Si les associations environnementalistes et les élus écologistes considèrent que ces sommes ne suffisent pas et s’inquiètent des subventions allouées par ailleurs aux entreprises polluantes, les acteurs des transports publics ne font pas la fine bouche. Le Gart et l’UTP insistent, puisque c’est le prisme choisi par le gouvernement, sur les vertus environnementales du secteur. « Une voiture émet cinq fois plus de CO2 qu’un bus », rappelle Anne Gérard. Avec le plan de relance, « on se redonne un outil de transition écologique », corrobore Louis Nègre, qui souligne que « d’ici à 2025-26, tout le réseau de bus de Nice sera électrique ».

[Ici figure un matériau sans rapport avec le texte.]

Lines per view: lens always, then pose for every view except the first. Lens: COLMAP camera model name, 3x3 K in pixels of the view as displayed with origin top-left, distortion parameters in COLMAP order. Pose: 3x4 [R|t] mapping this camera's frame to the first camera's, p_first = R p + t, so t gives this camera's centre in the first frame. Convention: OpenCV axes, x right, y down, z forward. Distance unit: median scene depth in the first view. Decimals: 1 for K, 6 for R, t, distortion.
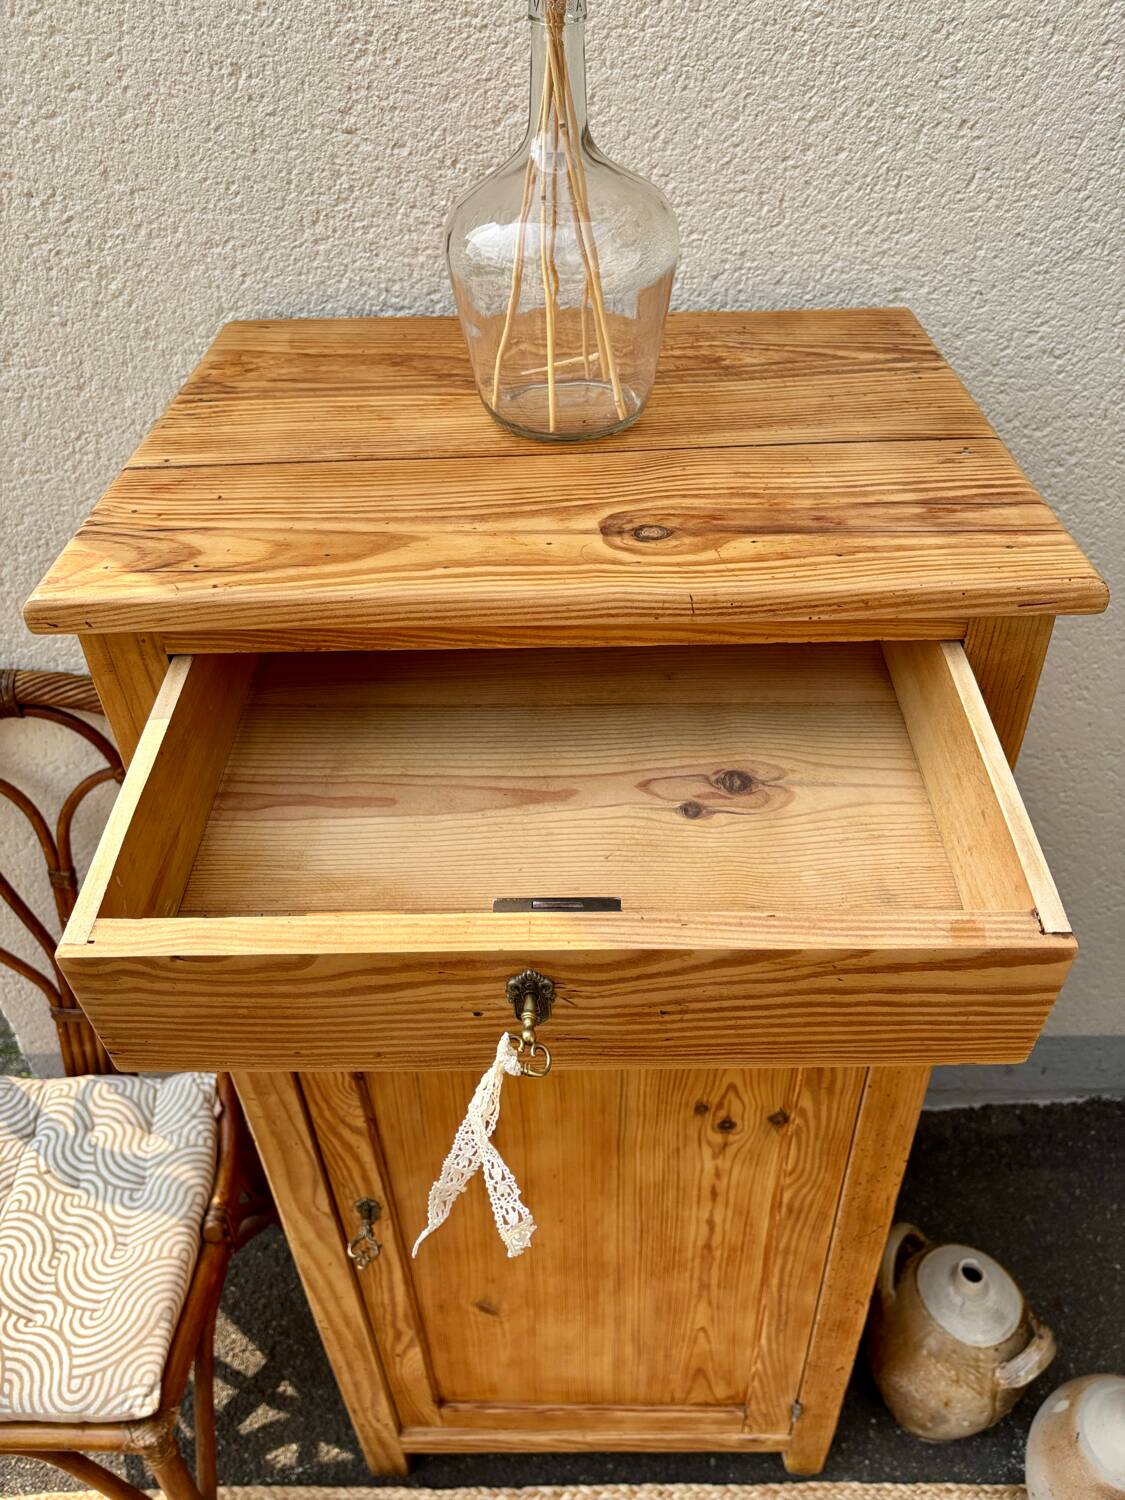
lens RADIAL K [[1130.1, 0, 570.7], [0, 1130.1, 729.8], [0, 0, 1]] dist [0.039358, -0.042556]
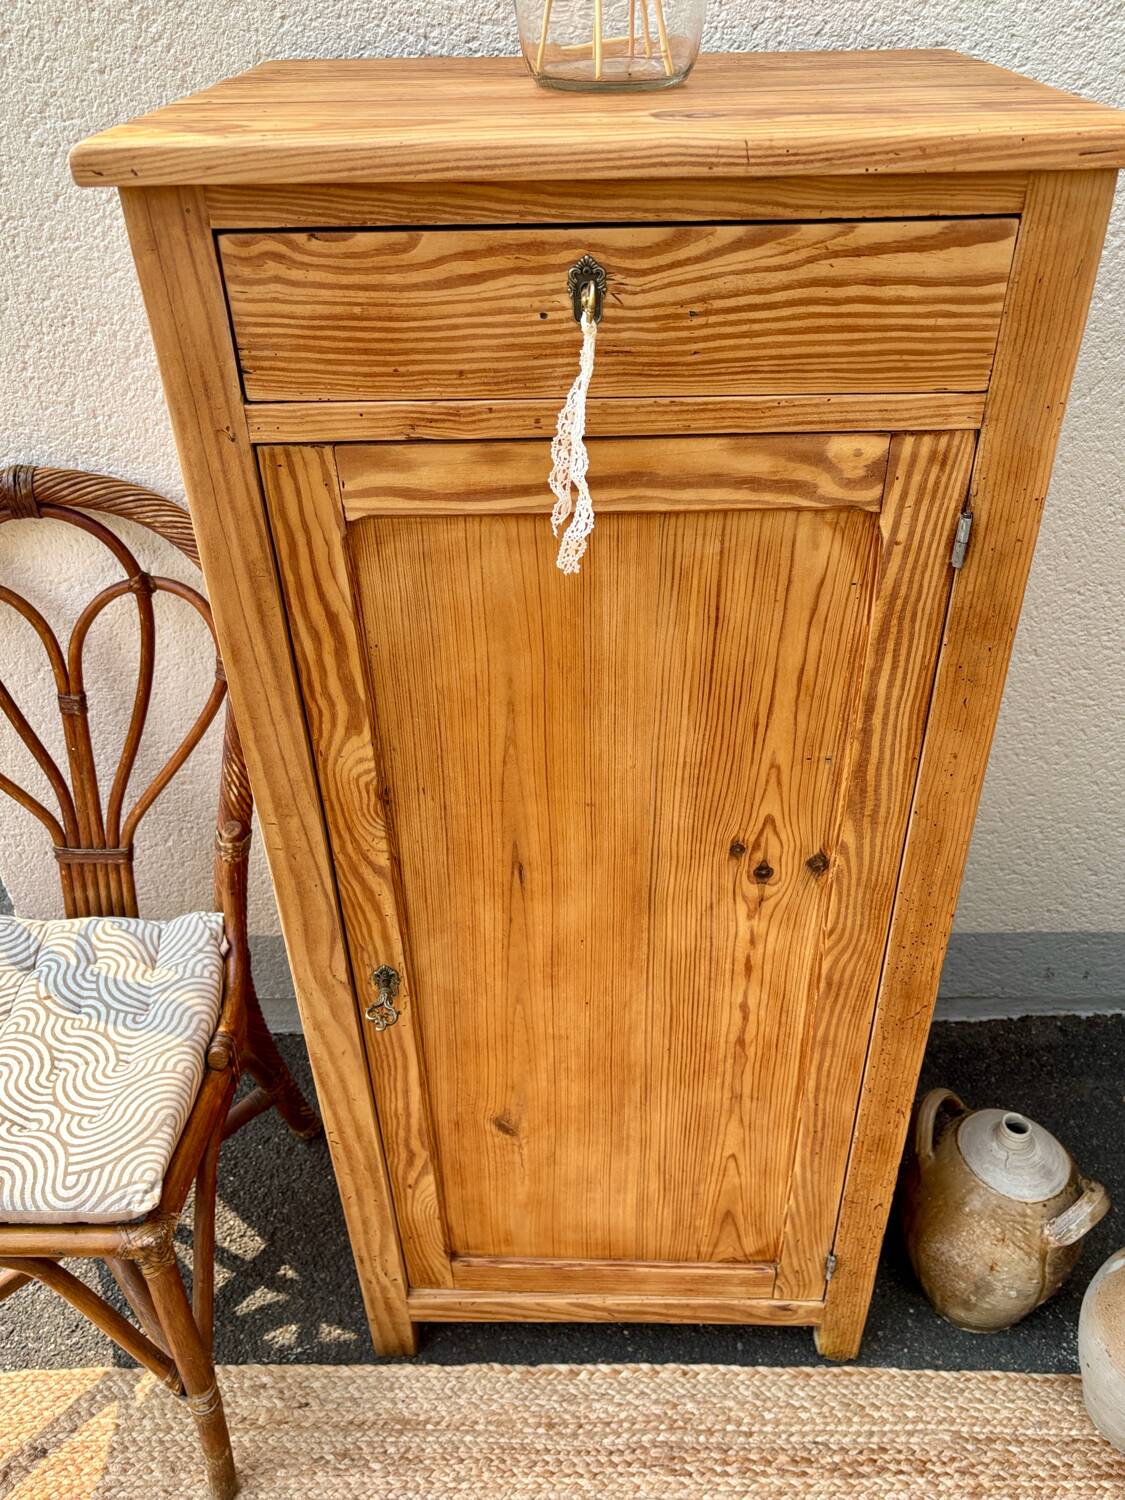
lens RADIAL K [[1130.1, 0, 568.7], [0, 1130.1, 708.8], [0, 0, 1]] dist [0.039358, -0.042556]
pose [[0.999934, 0.010299, -0.005186, -0.020766], [-0.010685, 0.996660, -0.080962, 0.251960], [0.004335, 0.081012, 0.996704, 0.029671]]
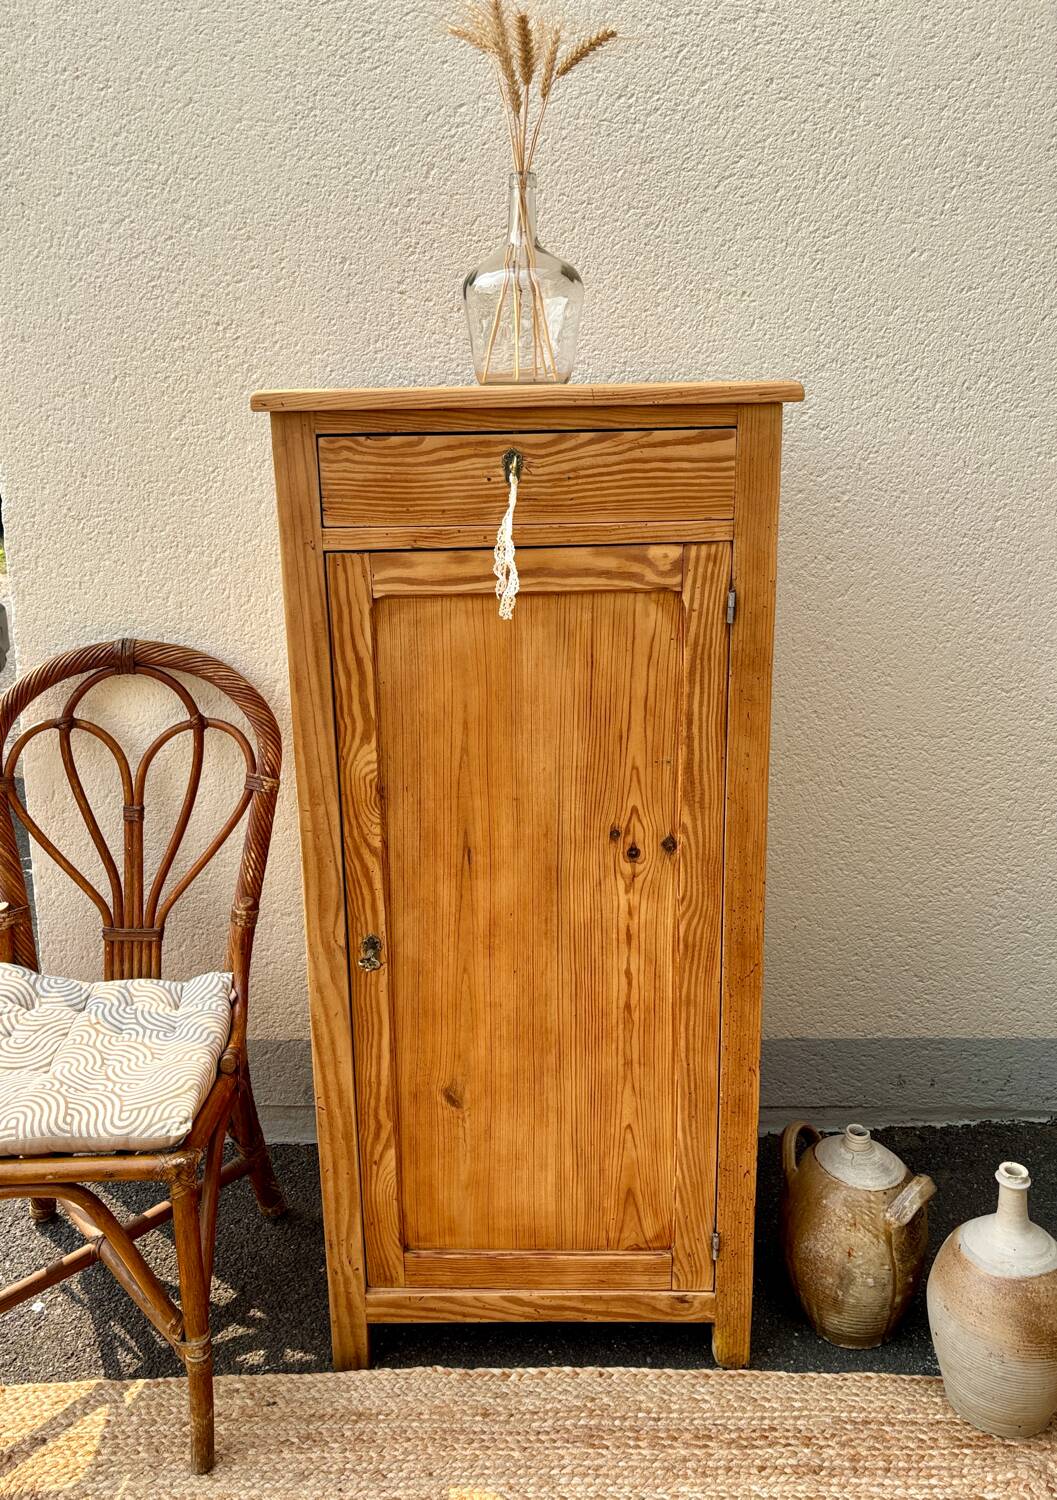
lens RADIAL K [[1155.3, 0, 495.0], [0, 1155.3, 689.6], [0, 0, 1]] dist [0.052469, -0.043460]
pose [[0.999940, 0.007835, -0.007707, -0.023023], [-0.010280, 0.914809, -0.403756, 0.649261], [0.003887, 0.403811, 0.914834, -0.350325]]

Président de l’Agence de la transition écologique (Ademe), Arnaud Leroy, un ancien député socialiste qui fut l’un des premiers soutiens d’Emmanuel Macron dès 2016, insiste sur la passion nouvelle du chef de l’État, le « plan hydrogène » de 7 milliards d’euros, dont une partie doit servir à propulser les bus et les camions voire les bateaux. « C’est un choix stratégique qui permettra aussi le TGV du futur », affirme-t-il.

Desservir la périphérie

Le soulagement des acteurs de la mobilité s’explique aussi par un accord, conclu le 8 septembre, entre l’État et Ile-de-France Mobilités, l’autorité qui administre les transports en région parisienne. L’État s’est engagé à prendre à sa charge, à terme, le manque à gagner des transports franciliens depuis le mois de mars, soit 2,6 milliards d’euros. « Nous espérons que cet accord fera jurisprudence pour les autres réseaux », se réjouit le Gart.

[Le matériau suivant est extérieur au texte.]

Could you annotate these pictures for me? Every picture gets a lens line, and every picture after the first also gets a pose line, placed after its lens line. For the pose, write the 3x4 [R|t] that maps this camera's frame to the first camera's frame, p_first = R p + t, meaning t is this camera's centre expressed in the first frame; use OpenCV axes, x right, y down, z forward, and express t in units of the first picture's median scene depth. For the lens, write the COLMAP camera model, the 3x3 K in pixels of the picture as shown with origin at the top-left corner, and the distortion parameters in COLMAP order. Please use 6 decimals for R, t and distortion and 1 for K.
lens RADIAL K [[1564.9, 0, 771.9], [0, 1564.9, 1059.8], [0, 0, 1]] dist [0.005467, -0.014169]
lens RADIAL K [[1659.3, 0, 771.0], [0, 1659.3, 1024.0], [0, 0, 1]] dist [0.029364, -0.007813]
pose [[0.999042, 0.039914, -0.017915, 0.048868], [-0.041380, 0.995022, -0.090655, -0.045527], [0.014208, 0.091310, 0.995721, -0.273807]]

Toutefois, l’épidémie et les mesures sanitaires pourraient bousculer l’équilibre du secteur. « Le covoiturage et l’autopartage pourraient être des victimes collatérales du Covid-19 », estime Arnaud Leroy. L’appétence des citadins pour le vélo, qui se confirme semaine après semaine, amène les collectivités à aménager l’espace public en conséquence. Cette vague cycliste a aussi des effets sur les transports publics. « Dans les centres-villes, les déplacements se font moins en transports en commun. Ce peut être l’occasion de redéployer les moyens en périphérie de l’agglomération », estime Thierry Mallet. Un tramway qui circule à moitié vide serait plus utile pour desservir les communes de banlieue.